[DATA FOR THE TASK]
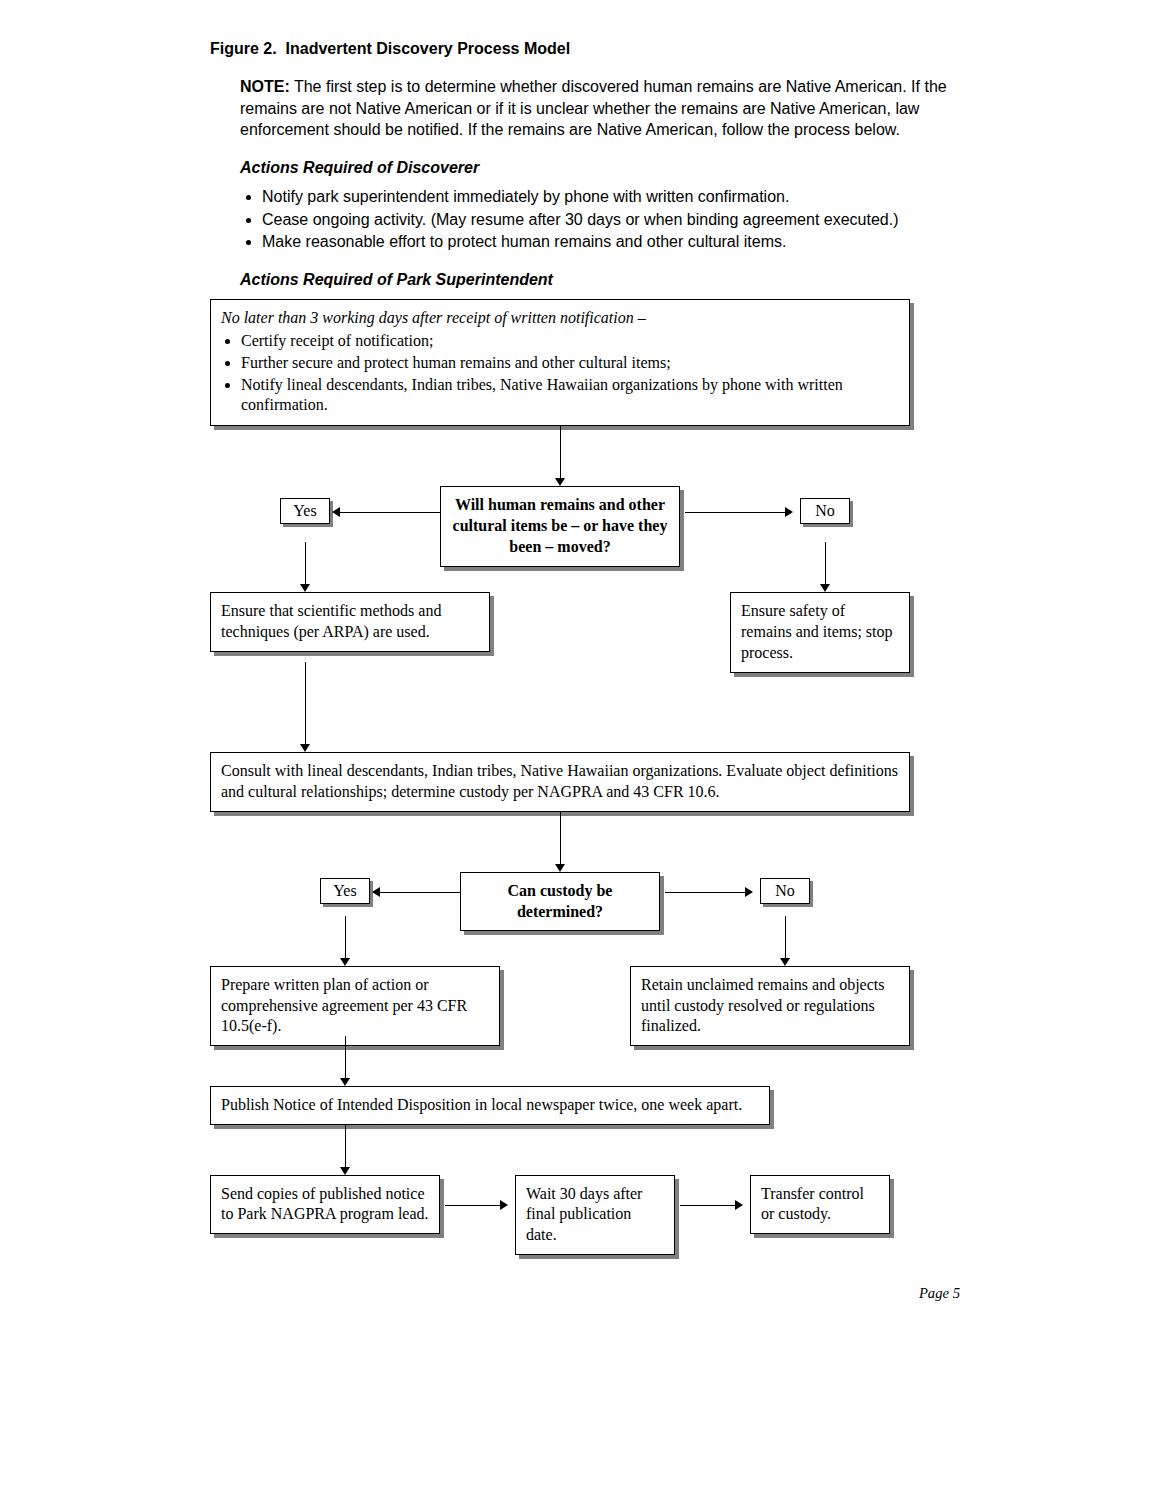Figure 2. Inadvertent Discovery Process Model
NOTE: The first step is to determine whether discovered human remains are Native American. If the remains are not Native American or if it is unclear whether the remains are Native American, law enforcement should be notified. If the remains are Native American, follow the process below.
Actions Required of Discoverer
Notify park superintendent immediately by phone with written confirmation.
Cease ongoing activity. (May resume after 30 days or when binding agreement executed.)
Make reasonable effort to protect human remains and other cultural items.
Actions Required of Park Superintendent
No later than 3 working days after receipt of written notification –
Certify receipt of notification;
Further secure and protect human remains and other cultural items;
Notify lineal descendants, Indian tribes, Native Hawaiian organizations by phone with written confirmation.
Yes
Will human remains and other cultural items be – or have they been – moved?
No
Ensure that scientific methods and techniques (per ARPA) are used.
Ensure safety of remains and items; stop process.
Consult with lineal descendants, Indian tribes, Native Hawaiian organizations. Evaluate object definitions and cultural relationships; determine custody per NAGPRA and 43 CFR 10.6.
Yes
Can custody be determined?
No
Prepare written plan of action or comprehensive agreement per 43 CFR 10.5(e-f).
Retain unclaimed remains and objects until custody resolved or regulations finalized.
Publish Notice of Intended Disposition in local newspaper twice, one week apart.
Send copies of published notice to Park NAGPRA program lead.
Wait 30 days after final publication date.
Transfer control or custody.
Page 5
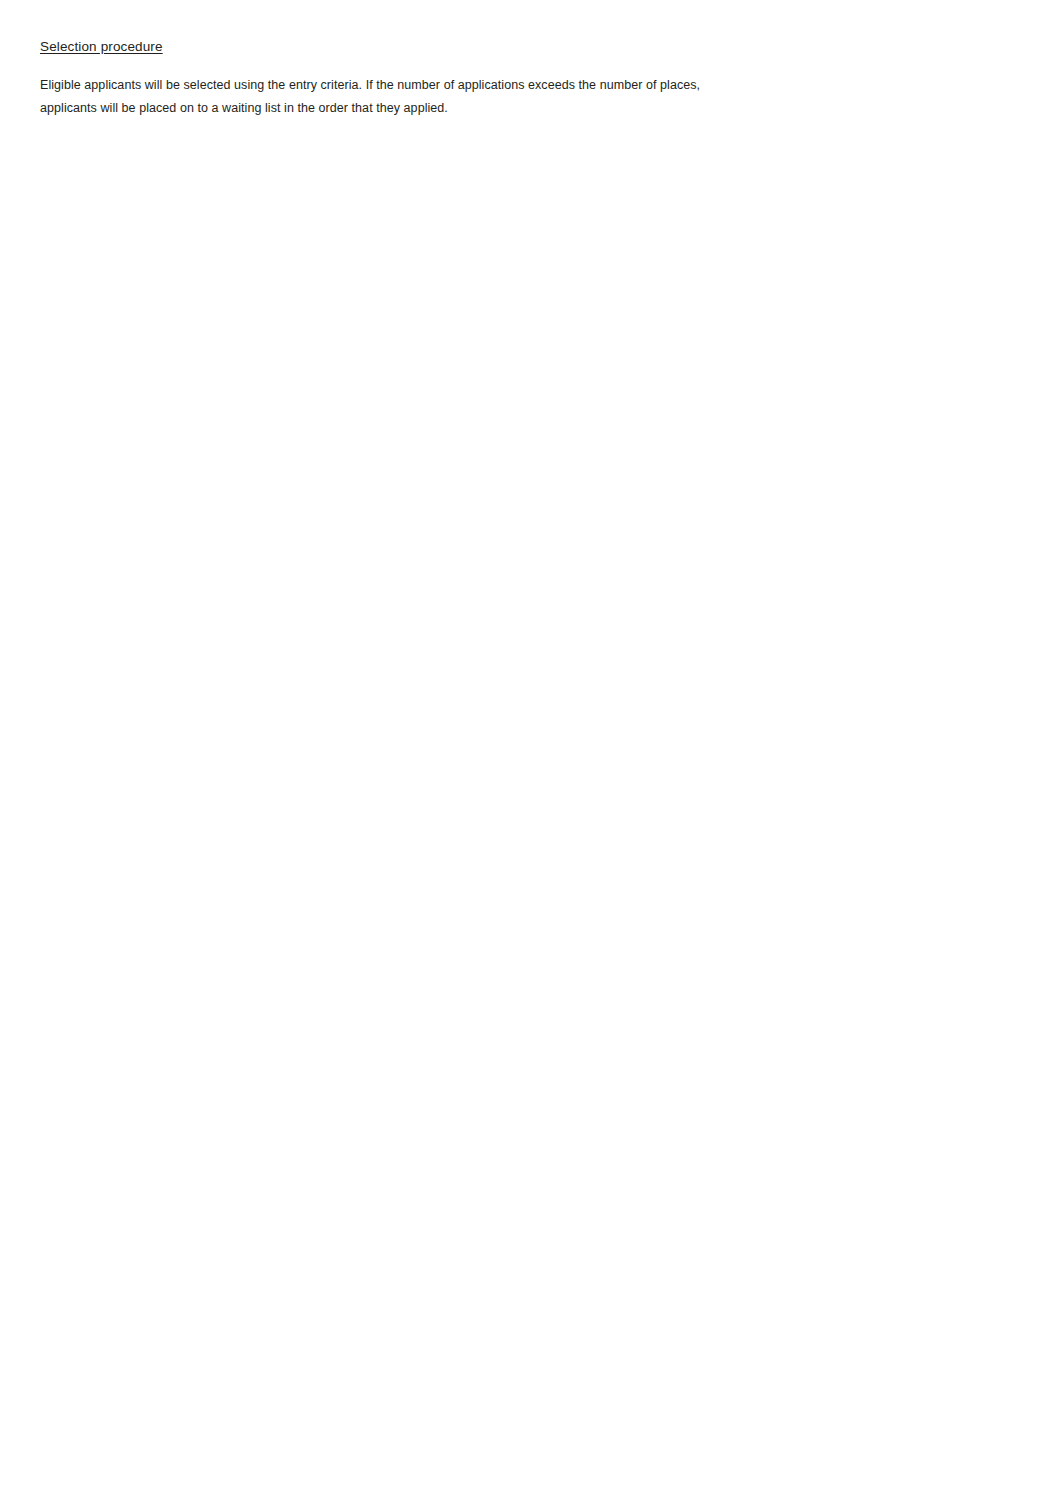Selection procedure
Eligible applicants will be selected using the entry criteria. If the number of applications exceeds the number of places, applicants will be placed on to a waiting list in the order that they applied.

[EXERCISE AIM] Locate "Certify receipt of notification;" in the entries above. Copy, exactly and only, the lines from that line to the end, leaving out the pictures.

[OUTPUT OF THE TASK]
Certify receipt of notification;
Further secure and protect human remains and other cultural items;
Notify lineal descendants, Indian tribes, Native Hawaiian organizations by phone with written confirmation.
Yes
Will human remains and other cultural items be – or have they been – moved?
No
Ensure that scientific methods and techniques (per ARPA) are used.
Ensure safety of remains and items; stop process.
Consult with lineal descendants, Indian tribes, Native Hawaiian organizations. Evaluate object definitions and cultural relationships; determine custody per NAGPRA and 43 CFR 10.6.
Yes
Can custody be determined?
No
Prepare written plan of action or comprehensive agreement per 43 CFR 10.5(e-f).
Retain unclaimed remains and objects until custody resolved or regulations finalized.
Publish Notice of Intended Disposition in local newspaper twice, one week apart.
Send copies of published notice to Park NAGPRA program lead.
Wait 30 days after final publication date.
Transfer control or custody.
Page 5
Selection procedure
Eligible applicants will be selected using the entry criteria. If the number of applications exceeds the number of places, applicants will be placed on to a waiting list in the order that they applied.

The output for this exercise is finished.